(GVO) – Videos published on social media by the investigative journalist Lázaro Mabunda documented scenes of torture, allegedly at a ruby mine in Namanhumbir, a northern city in Mozambique’s Cabo Delgado province.
Globally, Namanhumbir rubies are traded in large auctions generating millions of dollars. In 2016, the company Gemfields, headquartered in London, announced that the sixth auction of rubies extracted from the Montepuez district in the Cabo Delgado province, returned a record $44.3 million (USD).
In April this year, the newspaper Notícias reported that nearly four thousand miners — both nationals and foreigners– were expelled from ruby and garnet mines in Namanhumbir, as part of operations by the Defence and Security Forces (FDS) aimed at tackling illegal mining in that part of Cabo Delgado province.
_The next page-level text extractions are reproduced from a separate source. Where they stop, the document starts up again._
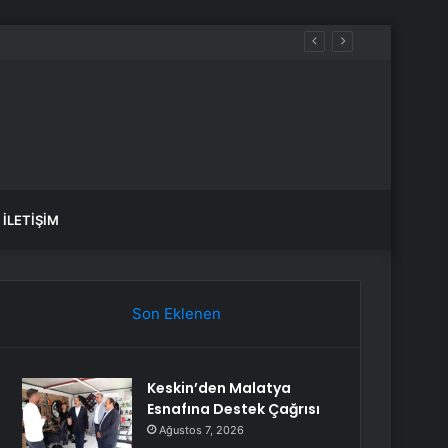
İLETIŞIM
Son Eklenen
Keskin’den Malatya
Esnafına Destek Çağrısı
Ağustos 7, 2026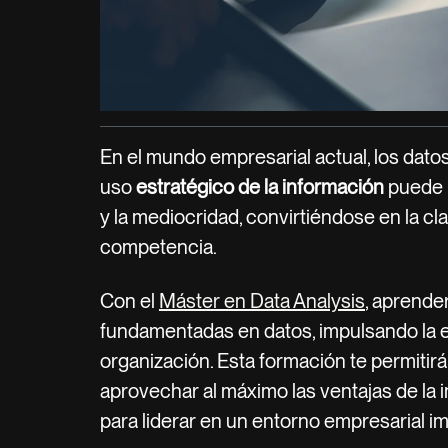
En el mundo empresarial actual, los datos
uso
estratégico de la información
puede m
y la mediocridad, convirtiéndose en la cla
competencia.
Con el
Máster en Data Analysis
, aprende
fundamentadas en datos, impulsando la ef
organización. Esta formación te permitirá
aprovechar al máximo las ventajas de la in
para liderar en un entorno empresarial i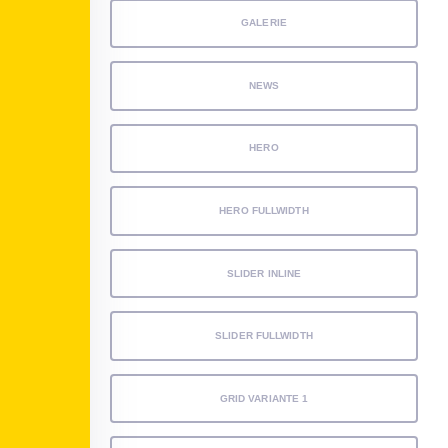
GALERIE
NEWS
HERO
HERO FULLWIDTH
SLIDER INLINE
SLIDER FULLWIDTH
GRID VARIANTE 1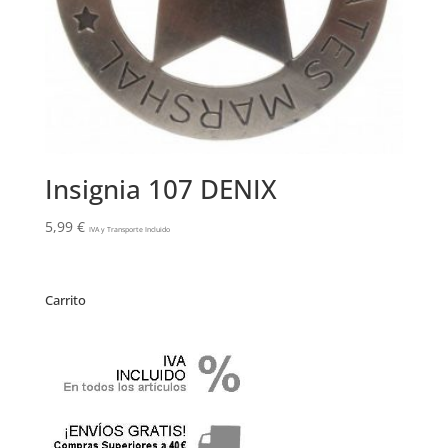
Insignia 107 DENIX
5,99
€
IVA y Transporte Incluido
Carrito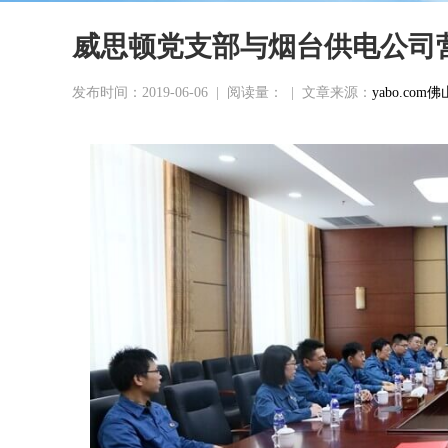
威思顿党支部与烟台供电公司
发布时间：2019-06-06
|
阅读量：
|
文章来源：
yabo.c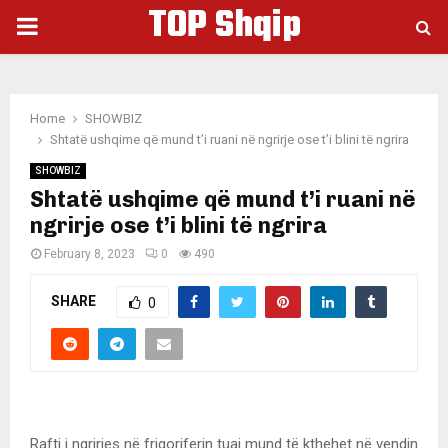
TOP Shqip
PRIMARY
MENU
Home
SHOWBIZ
Shtatë ushqime që mund t’i ruani në ngrirje ose t’i blini të ngrira
SHOWBIZ
Shtatë ushqime që mund t’i ruani në
ngrirje ose t’i blini të ngrira
February 8, 2023
0
490
SHARE
0
Rafti i ngrirjes në frigoriferin tuaj mund të kthehet në vendin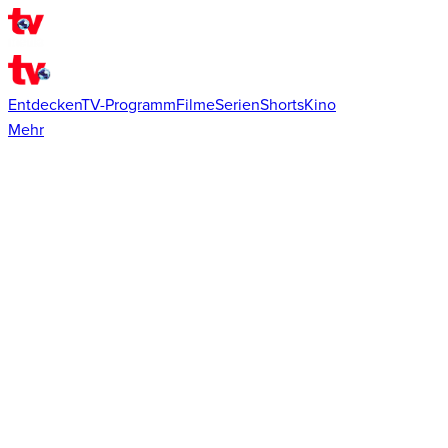
Entdecken
TV-Programm
Filme
Serien
Shorts
Kino
Mehr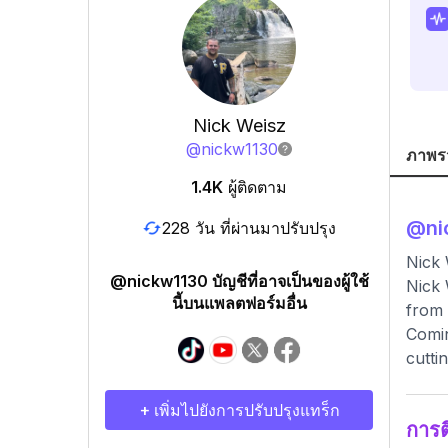
Nick Weisz
@
nickw1130
ภาพร
1.4K
ผู้ติดตาม
@
ni
228 วัน ที่ผ่านมาปรับปรุง
Nick 
@nickw1130 บัญชีที่อาจเป็นของผู้ใช้
Nick 
นี้บนแพลตฟอร์มอื่น
from 
Comin
cutti
+ เพิ่มไปยังการปรับปรุงแทร็ก
การ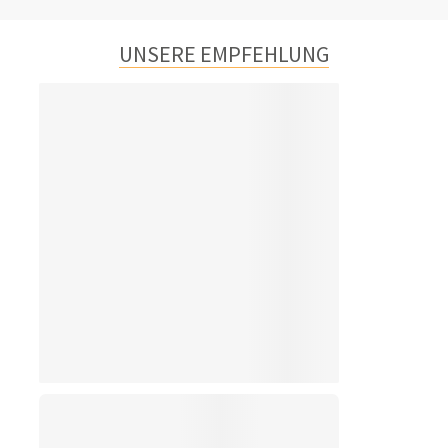
UNSERE EMPFEHLUNG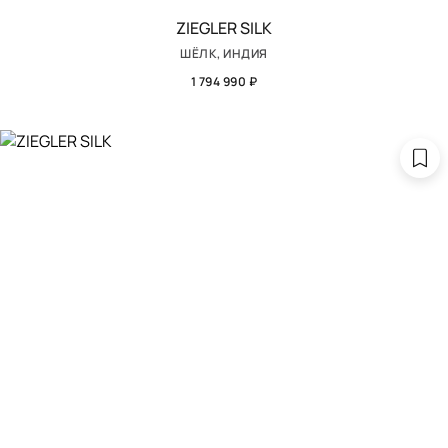
ZIEGLER SILK
ШЁЛК, ИНДИЯ
1 794 990 ₽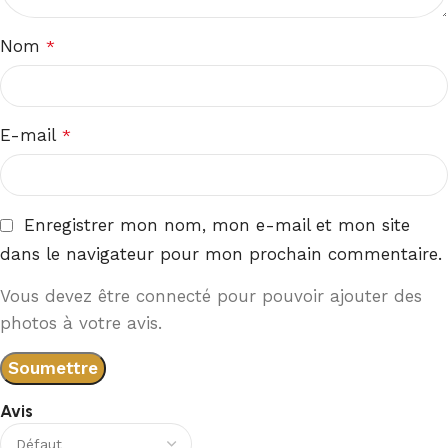
Nom
*
E-mail
*
Enregistrer mon nom, mon e-mail et mon site
dans le navigateur pour mon prochain commentaire.
Vous devez être connecté pour pouvoir ajouter des
photos à votre avis.
Avis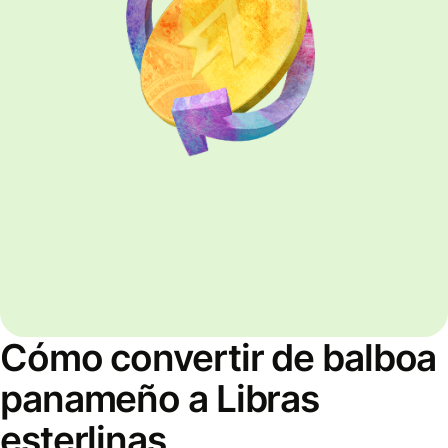
Cómo convertir de balboa
panameño a Libras
esterlinas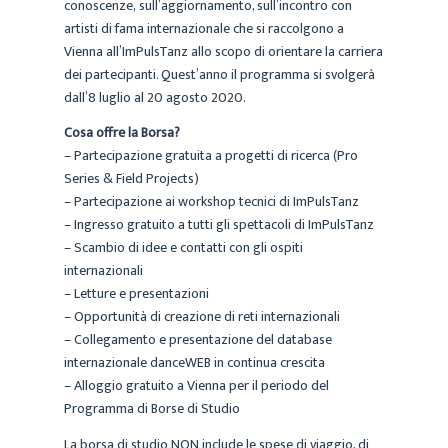
conoscenze, sull’aggiornamento, sull’incontro con
artisti di fama internazionale che si raccolgono a
Vienna all’ImPulsTanz allo scopo di orientare la carriera
dei partecipanti. Quest’anno il programma si svolgerà
dall’8 luglio al 20 agosto 2020.
Cosa offre la Borsa?
–
Partecipazione gratuita a progetti di ricerca (Pro
Series & Field Projects)
– Partecipazione ai workshop tecnici di ImPulsTanz
– Ingresso gratuito a tutti gli spettacoli di ImPulsTanz
– Scambio di idee e contatti con gli ospiti
internazionali
– Letture e presentazioni
– Opportunità di creazione di reti internazionali
– Collegamento e presentazione del database
internazionale danceWEB in continua crescita
– Alloggio gratuito a Vienna per il periodo del
Programma di Borse di Studio
La borsa di studio NON include le spese di viaggio, di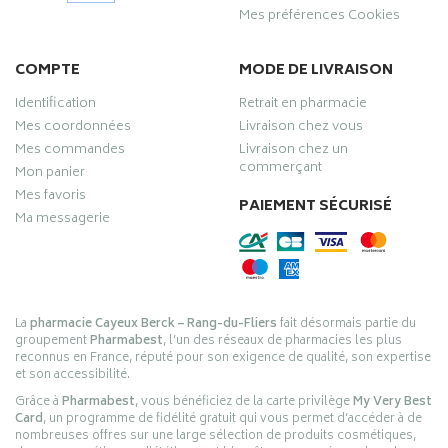
Mes préférences Cookies
COMPTE
MODE DE LIVRAISON
Identification
Retrait en pharmacie
Mes coordonnées
Livraison chez vous
Mes commandes
Livraison chez un
commerçant
Mon panier
Mes favoris
PAIEMENT SÉCURISÉ
Ma messagerie
La
pharmacie Cayeux Berck – Rang-du-Fliers
fait désormais partie du
groupement
Pharmabest
, l’un des réseaux de pharmacies les plus
reconnus en France, réputé pour son exigence de qualité, son expertise
et son accessibilité.
Grâce à
Pharmabest
, vous bénéficiez de la carte privilège
My Very Best
Card
, un programme de fidélité gratuit qui vous permet d’accéder à de
nombreuses offres sur une large sélection de produits cosmétiques,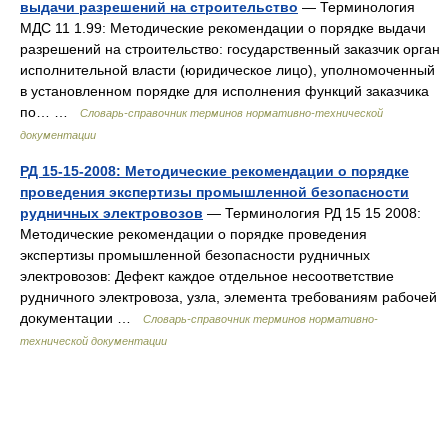
выдачи разрешений на строительство
— Терминология
МДС 11 1.99: Методические рекомендации о порядке выдачи
разрешений на строительство: государственный заказчик орган
исполнительной власти (юридическое лицо), уполномоченный
в установленном порядке для исполнения функций заказчика
по… …
Словарь-справочник терминов нормативно-технической
документации
РД 15-15-2008: Методические рекомендации о порядке
проведения экспертизы промышленной безопасности
рудничных электровозов
— Терминология РД 15 15 2008:
Методические рекомендации о порядке проведения
экспертизы промышленной безопасности рудничных
электровозов: Дефект каждое отдельное несоответствие
рудничного электровоза, узла, элемента требованиям рабочей
документации …
Словарь-справочник терминов нормативно-
технической документации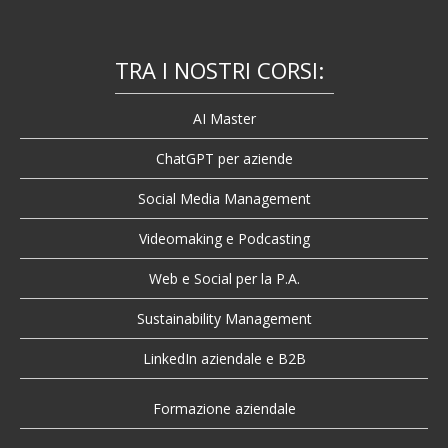
TRA I NOSTRI CORSI:
AI Master
ChatGPT per aziende
Social Media Management
Videomaking e Podcasting
Web e Social per la P.A.
Sustainability Management
LinkedIn aziendale e B2B
Formazione aziendale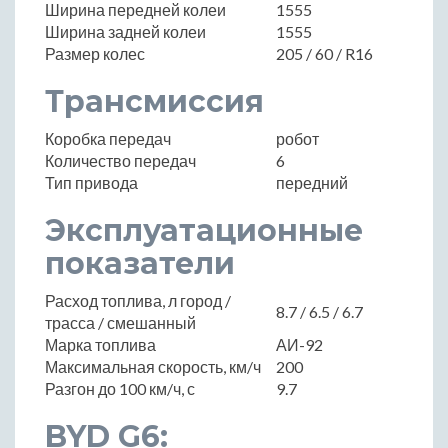
Ширина передней колеи
1555
Ширина задней колеи
1555
Размер колес
205 / 60 / R16
Трансмиссия
Коробка передач
робот
Количество передач
6
Тип привода
передний
Эксплуатационные
показатели
Расход топлива, л город /
8.7 / 6.5 / 6.7
трасса / смешанный
Марка топлива
АИ-92
Максимальная скорость, км/ч
200
Разгон до 100 км/ч, с
9.7
BYD G6:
Reports by Rádio Moçambique tell of a warlike atmosphere in the ruby mine caused by disputes between the land grant holder Montepuez Ruby Mining Ltd, and illegal miners — a group which includes foreign nationals — who intend to continue mining the precious stones illegally at the expense of the state of Mozambique. These illegal miners mostly come from Tanzania, Senegal, and Somalia, alongside Mozambicans from the provinces of Nampula and Niassa.
In the images shared on social media and flagged by Facebook as sensitive, it is obvious that the torture and violence the miners were subjected to in the ruby mines of Namanhumbir, are quite serious.
It is reported that this is happening in Namanhumbir, in the ruby mine. Dramatic. Inhuman treatment of miners. If this is true something must be done. The perpetrators must be held responsible.
The investigative journalist’s videos were shared thousands of times and had hundreds of comments. Eudito Nhantumbo questioned the quality of the training of the police who inflicted torture on miners:
Terrible! I question the selection of the candidates for police training and even to the trainers if they learn what human rights are? What are the criteria for the selections of candidates for police training?
Leandro Jaime lamented that the mine in question is managed by people linked to Mozambique’s political power:
This mine has important people of this country as shareholders, and Samora Machel Jr. is director, will the courts work? I’ll wait on the beach not having cramps.
Abelina Américo thought the acts of torture resembled those of the time of slavery:
Sad, I was born and raised believing that slavery was something from centuries past, but no, this is still predominant in the worst way brother accepting another.
Meanwhile, Ambrósio Olga demanded that the perpetrators be held responsible:
These uniformed men must be held strictly responsible for the inhuman acts that are being committed against citizens in their land and among their own resources. The action of the Public Prosecutor must be urgent.
In an interview with the news website DW Português, the president of the National Commission of Human Rights, Custódio Duma, said that Mozambique’s image was once again tarnished in this episode..
They are shocking images. Regardless of the irregularities that the miners may have committed, that type of attitude is now reprehensible. We cannot see [these attitudes] in the 21st century. The police should have acted differently: regardless of the situation that unfolded there that is not the treatment which should be given to those citizens.
Alice Mabota, president of the League of Human Rights of Mozambique, also lamented the event, stating:
One of the best ways we can act [to confront this type of case] is questioning the minister of Justice and Constitutional Affairs, keeping in consideration that the periodic revision of legislation recommends some measures for reducing the excessive use of force
In reaction, the police opened an inquiry into all the incidents of the events.